| Network-management architecture somewhat follows the network architecture that was defined in Chapter 3: LAN/enterprise network (site), access, aggregation, and core. Each of these network layers can identify a network-management domain. Often, each domain is under a different administration group. In Figure 10-1, network core, aggregation, and edge are under a single SP responsibility, and managed as a single entity. The access network and each remote site are managed separately. Figure 10-1. Network-Management Architecture 
Each domain is under the control of an operation support organization. This organization manages the network with the help of a network-management integrated system (see the section "Management Platforms"), a set of "individual" tools, or a combination of the two. Network-management functions are detailed in the "FCAPS" framework specified by the ITU's Telecommunications Management Network (TMN) as follows: Fault management The goal is to detect, report, notify users of, troubleshoot, and (to the extent possible) automatically fix network problems to keep the network running effectively. Fault management encompasses several key subservices: - - Traffic monitoring Its purpose is to gather traffic statistics and trigger alerts when anomalies are detected. Several tools can provide this service today with IPv6; for instance, Cisco NetFlow Collector (NFC), Cisco Network Analysis Module (NAM), Argus, and Nagios.
- - Topology monitoring The goal is to perform network topology discovery, and to monitor network resources such as interfaces, links, nodes, networks, and so on. Many tools can provide this service in IPv6 today: HP-OV, CiscoView, Weathermap, and so on.
- - Routing management The goal is to provide surveillance of the routing tables throughout the network. ASpath-tree, for instance, will provide this support for IPv6 Border Gateway Protocol (BGP) tables.

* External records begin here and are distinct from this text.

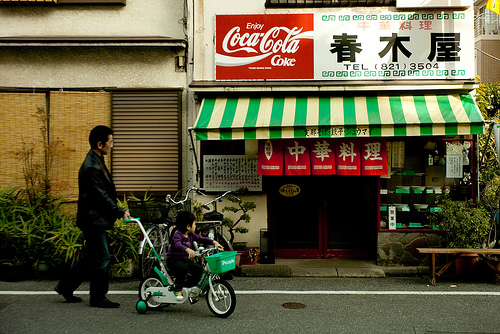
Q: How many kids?
A: One.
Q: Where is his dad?
A: Pushing the bike.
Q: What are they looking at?
A: The store.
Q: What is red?
A: The sign.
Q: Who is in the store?
A: People.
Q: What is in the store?
A: Food.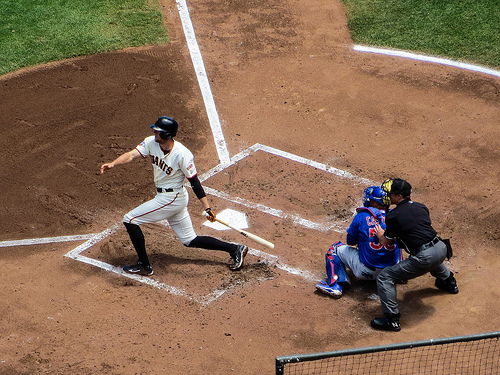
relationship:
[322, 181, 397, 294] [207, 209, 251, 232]
catcher behind home plate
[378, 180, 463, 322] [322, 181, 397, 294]
umpire behind catcher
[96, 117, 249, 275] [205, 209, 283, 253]
player holding bat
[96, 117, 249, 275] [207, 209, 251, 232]
player at home plate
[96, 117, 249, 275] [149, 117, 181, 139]
player wearing a helmet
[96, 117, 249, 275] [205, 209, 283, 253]
player swinging a bat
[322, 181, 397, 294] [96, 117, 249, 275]
catcher behind player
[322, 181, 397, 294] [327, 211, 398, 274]
catcher wears uniform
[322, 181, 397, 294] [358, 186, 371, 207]
catcher wears a mask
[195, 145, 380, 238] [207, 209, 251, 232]
batters box around home plate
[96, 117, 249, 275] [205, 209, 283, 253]
player about to drop bat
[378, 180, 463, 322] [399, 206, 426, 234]
umpire wears black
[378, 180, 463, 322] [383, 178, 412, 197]
umpire wears hat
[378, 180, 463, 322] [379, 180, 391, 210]
umpire wearing a mask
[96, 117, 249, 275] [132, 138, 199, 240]
player wearing a uniform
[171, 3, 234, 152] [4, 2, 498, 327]
line on field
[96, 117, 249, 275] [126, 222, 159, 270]
player wears socks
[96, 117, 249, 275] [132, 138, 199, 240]
player in uniform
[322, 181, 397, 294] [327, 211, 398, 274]
catcher wears a uniform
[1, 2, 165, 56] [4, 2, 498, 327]
grass on field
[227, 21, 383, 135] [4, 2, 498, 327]
dirt on field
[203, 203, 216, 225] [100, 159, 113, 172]
glove on hand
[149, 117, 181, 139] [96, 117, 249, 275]
helmet on player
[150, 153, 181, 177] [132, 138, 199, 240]
name on uniform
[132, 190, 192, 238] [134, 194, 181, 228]
pants have stripe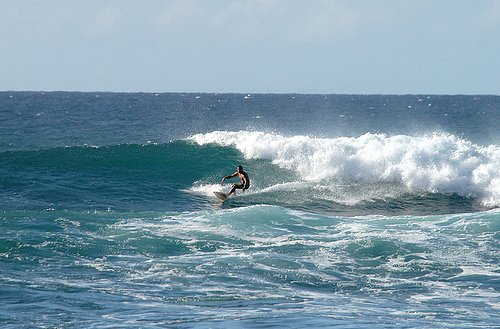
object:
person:
[222, 165, 251, 196]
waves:
[0, 126, 500, 323]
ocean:
[0, 90, 500, 329]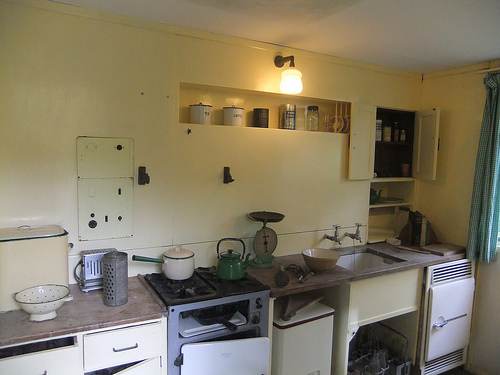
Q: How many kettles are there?
A: 1.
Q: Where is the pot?
A: On the stove.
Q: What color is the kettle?
A: Green.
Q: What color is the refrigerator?
A: White.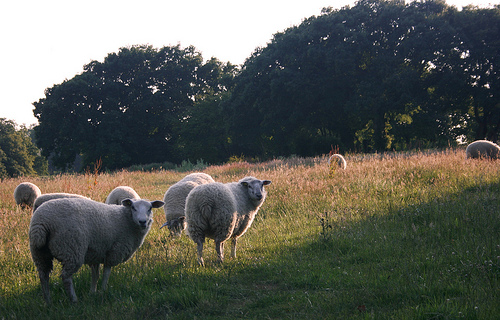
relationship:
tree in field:
[31, 41, 242, 167] [5, 147, 499, 320]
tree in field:
[176, 2, 495, 161] [5, 147, 499, 320]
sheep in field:
[11, 180, 43, 210] [5, 147, 499, 320]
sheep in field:
[33, 191, 84, 219] [5, 147, 499, 320]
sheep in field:
[29, 199, 166, 306] [5, 147, 499, 320]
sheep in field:
[104, 186, 141, 211] [5, 147, 499, 320]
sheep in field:
[158, 172, 214, 242] [5, 147, 499, 320]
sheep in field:
[183, 176, 273, 269] [5, 147, 499, 320]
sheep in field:
[327, 153, 346, 174] [5, 147, 499, 320]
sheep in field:
[464, 141, 500, 163] [5, 147, 499, 320]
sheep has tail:
[29, 199, 166, 306] [28, 221, 46, 249]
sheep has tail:
[183, 176, 273, 269] [199, 201, 213, 221]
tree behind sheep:
[31, 41, 242, 167] [104, 186, 141, 211]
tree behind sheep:
[176, 2, 495, 161] [327, 153, 346, 174]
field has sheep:
[5, 147, 499, 320] [11, 180, 43, 210]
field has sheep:
[5, 147, 499, 320] [33, 191, 84, 219]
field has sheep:
[5, 147, 499, 320] [29, 199, 166, 306]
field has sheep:
[5, 147, 499, 320] [104, 186, 141, 211]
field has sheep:
[5, 147, 499, 320] [158, 172, 214, 242]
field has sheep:
[5, 147, 499, 320] [183, 176, 273, 269]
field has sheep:
[5, 147, 499, 320] [327, 153, 346, 174]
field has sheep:
[5, 147, 499, 320] [464, 141, 500, 163]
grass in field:
[0, 154, 498, 319] [5, 147, 499, 320]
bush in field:
[120, 162, 174, 172] [5, 147, 499, 320]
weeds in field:
[175, 158, 207, 172] [5, 147, 499, 320]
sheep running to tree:
[183, 176, 273, 269] [176, 2, 495, 161]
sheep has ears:
[183, 176, 273, 269] [261, 179, 273, 186]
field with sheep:
[5, 147, 499, 320] [183, 176, 273, 269]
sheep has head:
[183, 176, 273, 269] [241, 176, 273, 208]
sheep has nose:
[183, 176, 273, 269] [257, 192, 264, 199]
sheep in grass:
[183, 176, 273, 269] [0, 154, 498, 319]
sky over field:
[1, 0, 497, 131] [5, 147, 499, 320]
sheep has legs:
[29, 199, 166, 306] [31, 252, 113, 301]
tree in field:
[1, 117, 47, 177] [5, 147, 499, 320]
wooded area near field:
[1, 0, 499, 175] [5, 147, 499, 320]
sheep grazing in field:
[183, 176, 273, 269] [5, 147, 499, 320]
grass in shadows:
[0, 154, 498, 319] [0, 181, 499, 319]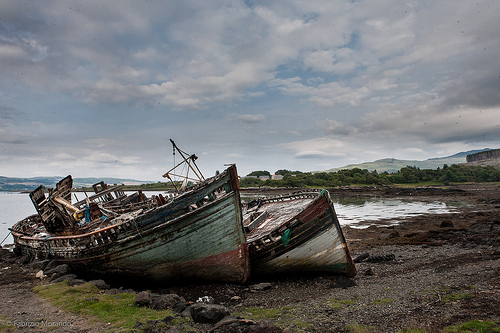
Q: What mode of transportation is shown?
A: Boats.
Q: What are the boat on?
A: Ground.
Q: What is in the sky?
A: Clouds.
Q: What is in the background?
A: Hills.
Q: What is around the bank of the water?
A: Trees.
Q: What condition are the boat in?
A: Old and needing repairs.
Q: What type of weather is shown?
A: Cloudy.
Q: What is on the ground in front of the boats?
A: Gravel.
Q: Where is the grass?
A: Left side of the boat.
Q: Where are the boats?
A: Beach.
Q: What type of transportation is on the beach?
A: Boats.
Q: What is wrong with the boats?
A: Broken.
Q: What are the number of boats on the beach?
A: 2.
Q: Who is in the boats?
A: Nobody.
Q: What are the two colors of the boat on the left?
A: Red and green.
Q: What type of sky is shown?
A: Cloudy.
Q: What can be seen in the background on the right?
A: Mountain.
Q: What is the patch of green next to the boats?
A: Grass.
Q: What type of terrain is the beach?
A: Rocky.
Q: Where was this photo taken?
A: Sea side.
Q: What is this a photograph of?
A: Shipwreck.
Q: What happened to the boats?
A: They shipwrecked.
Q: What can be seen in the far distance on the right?
A: Mountains.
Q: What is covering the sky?
A: White clouds.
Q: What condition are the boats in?
A: Shipwrecked.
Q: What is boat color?
A: Green and red.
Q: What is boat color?
A: White and red.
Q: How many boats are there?
A: Two.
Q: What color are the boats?
A: Blue and white.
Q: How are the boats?
A: Old.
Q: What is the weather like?
A: Cloudy.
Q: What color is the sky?
A: Blue.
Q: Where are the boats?
A: On the shore.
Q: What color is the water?
A: Blue.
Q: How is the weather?
A: Mild.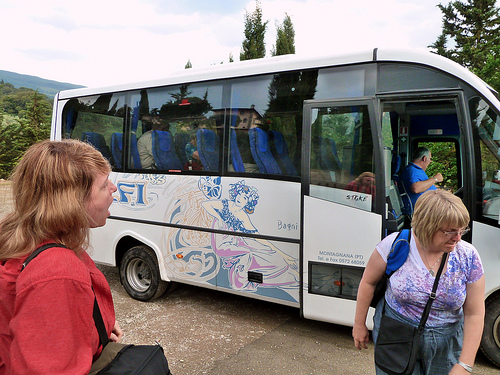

Performance management The goal is to measure and make available various aspects of network performance (network throughput, user response times, and line utilization). Cisco IOS IP service level agreements (IP SLAs, formerly Service Assurance Agent [SAA]), for instance, can achieve this service over IPv6 today with the help of an IPv4 over IPv6 tunnel. Services can be monitored, too, such as HTTP, FTP, RADIUS, DHCP, DNS, and any intelligent agent such as Cisco IOS Agent. Configuration management The goal is to monitor network and system configuration information so that the impact of various versions of hardware and software elements can be tracked and managed. Typical IPv6-enabled tools are CiscoWorks RME, HP-OpenView, and RANCID. Accounting management The goal is to measure resource utilization parameters so that individual or group uses on the network can be regulated and billed appropriately. Traffic monitoring, mentioned previously, and associated IPv6 tools (NFC, NAM, Argus, and so on) can be used for this purpose. Security management The goal is to control access to network resources according to policies so that the network cannot be sabotaged (intentionally or unintentionally) and sensitive information cannot be accessed by those without appropriate authorization.
Depending on the managed domain, the choice of management tools varies, even though management flows do exist between entities (as shown in Figure 10-1). Integrated management platforms are the norm in the core management domain, typically HP-OV coupled with CiscoWorks. Availability of IPv6 support on these NMSs becomes a key requirement for deploying IPv6 in the core. On the site-management domain, depending on the size of the site, the same NMS platforms or more-discrete tools may apply. Nagios, for instance, provides some IPv6 support for managing hosts and routers in a LAN. Many traffic- and performance-monitoring tools with IPv6 support are now available for use in this type of environment. All these tools and their applicability domain are reviewed in the subsequent sections. |